The chain seems to catch the back of the next gear up so it tries to change onto that gear, then it fails to do so because the tension in the chain isn't right. derailleur adjustment might solve that but even if i can get rid of this jumping i am not happy with this side to side movement of the freewheel in itself, and i'm sure it wouldn't be good for the chain, if it was slight i would be less worried, but i consider it to be significant.
A new chain might not be a bad idea, but i'll probably go down that road if i have to replace the freewheel. One thing stopping me doing that is that the freewheel seems to be fine in terms of its teeth and the construction seems unbent, and although i'm sure this chain could move more freely it still operates. I really need to go out and buy a lockring tool and a chainwhip and try taking it off the wheel? then maybe replace that and the chain? or is this unnecessarily drastic at this point?

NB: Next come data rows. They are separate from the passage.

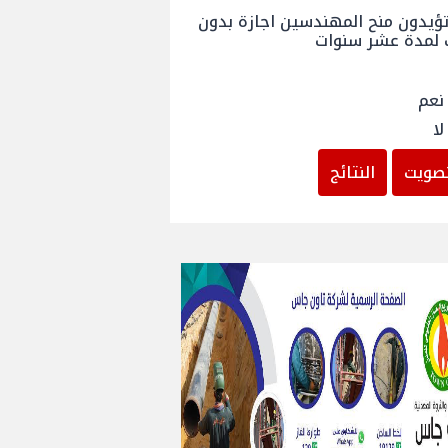
ؤيدون منح المهندسين اجازة بدون
 لمدة عشر سنوات
نعم
لا
صويت
النتائج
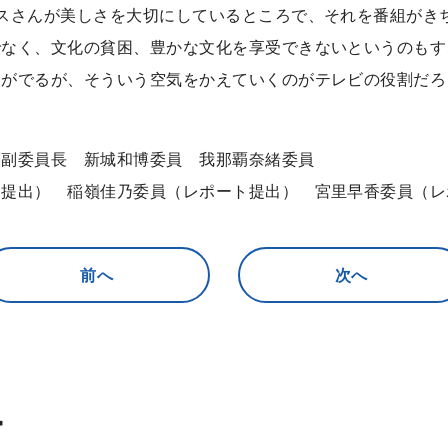
スさんが美しさを大切にしているところで、それを番組がき
でなく、文化の貧困、豊かな文化を享受できないというのもす
判がでるが、そういう空気をかえていくのがテレビの役割だろ
剛副委員長 新城和博委員 我那覇奈緒委員
ト提出） 稲嶺佳乃委員（レポート提出） 宮里早香委員（レ
前へ
次へ
ー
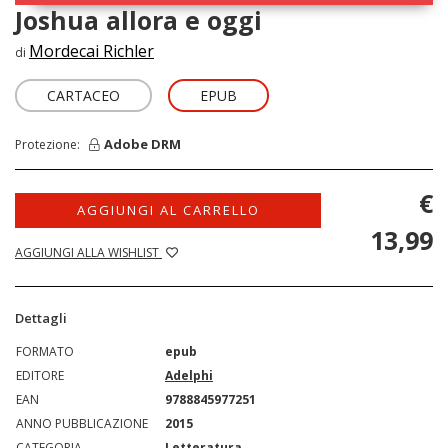
Joshua allora e oggi
Mordecai Richler
di
CARTACEO
EPUB
Adobe DRM
Protezione:
€
AGGIUNGI AL CARRELLO
13,99
AGGIUNGI ALLA WISHLIST
Dettagli
FORMATO
epub
EDITORE
Adelphi
EAN
9788845977251
ANNO PUBBLICAZIONE
2015
CATEGORIA
Letteratura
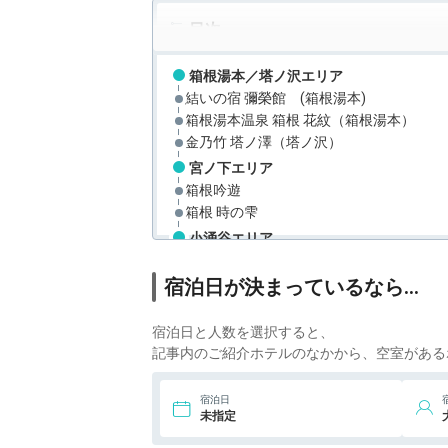
目次
箱根湯本／塔ノ沢エリア
結いの宿 彌榮館 (箱根湯本)
箱根湯本温泉 箱根 花紋（箱根湯本）
金乃竹 塔ノ澤（塔ノ沢）
宮ノ下エリア
箱根吟遊
箱根 時の雫
小涌谷エリア
箱根小涌谷温泉 水の音
宿泊日が決まっているなら…
強羅エリア
箱根強羅温泉 季の湯 雪月花
宿泊日と人数を選択すると、
仙石原エリア
記事内のご紹介ホテルのなかから、空室がある
仙石原温泉 仙郷楼
宿泊日
未指定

I'm betting you have a stiff link in the chain. It takes 2-3 pedal rotations for the chain to go around once so a stiff link will jump as it goes through the tight turns of the derailleur about that often. Pedaling heavily also will smooth it out some because you are putting more tension on the chain. It is very common to have a stiff link when you put it back together because all the little plates and rollers get pressed together.
The proper way to fix a stiff link is using the upper pegs on your chain tool. But the quick trick is to find the stiff link, bend that link so it is in a V shape, and flex the chain a little side to side (90 degrees from the way it is designed to bend). That will usually settle the parts in the right place and free up the link.

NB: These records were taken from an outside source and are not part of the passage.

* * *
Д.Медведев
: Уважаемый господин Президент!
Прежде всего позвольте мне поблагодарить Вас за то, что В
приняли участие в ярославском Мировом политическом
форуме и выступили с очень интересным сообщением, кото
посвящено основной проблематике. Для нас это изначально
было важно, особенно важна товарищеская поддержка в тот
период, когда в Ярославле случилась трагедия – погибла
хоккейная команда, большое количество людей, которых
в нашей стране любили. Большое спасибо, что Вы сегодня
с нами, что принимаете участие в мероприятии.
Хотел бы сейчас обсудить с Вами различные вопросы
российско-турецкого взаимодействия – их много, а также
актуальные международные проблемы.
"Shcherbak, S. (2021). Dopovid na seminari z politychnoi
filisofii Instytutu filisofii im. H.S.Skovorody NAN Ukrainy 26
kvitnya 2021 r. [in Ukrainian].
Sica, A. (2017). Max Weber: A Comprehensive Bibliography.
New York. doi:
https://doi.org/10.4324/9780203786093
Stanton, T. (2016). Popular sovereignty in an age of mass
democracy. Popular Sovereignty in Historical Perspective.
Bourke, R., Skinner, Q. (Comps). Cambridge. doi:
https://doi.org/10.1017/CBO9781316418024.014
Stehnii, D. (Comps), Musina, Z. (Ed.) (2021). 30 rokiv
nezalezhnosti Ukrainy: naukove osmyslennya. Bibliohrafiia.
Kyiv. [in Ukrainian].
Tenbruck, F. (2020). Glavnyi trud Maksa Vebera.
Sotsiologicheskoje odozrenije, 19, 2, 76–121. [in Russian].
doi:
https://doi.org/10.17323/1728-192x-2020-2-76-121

You can find the stiff link by pedaling backwards as you watch the chain go through the derailleur. You should be able to see when it jumps a little. Feel the links in the area where it jumps and you should find one that does not rotate as easily as the others.
On the spacers, I was suggesting finding some narrower ones than what is on there now so you can make some room for the missing lock nut. But what you're doing now will work, just be aware it's going to wear out the wheel faster than normal.
Last point, note that you need a lockring tool and a chainwhip only for cassettes. Freewheels use a different tool (and there are several different ones depending on the brand of freewheel). Everything we've discussed above applies to both, but don't buy tools until you've confirmed which you have.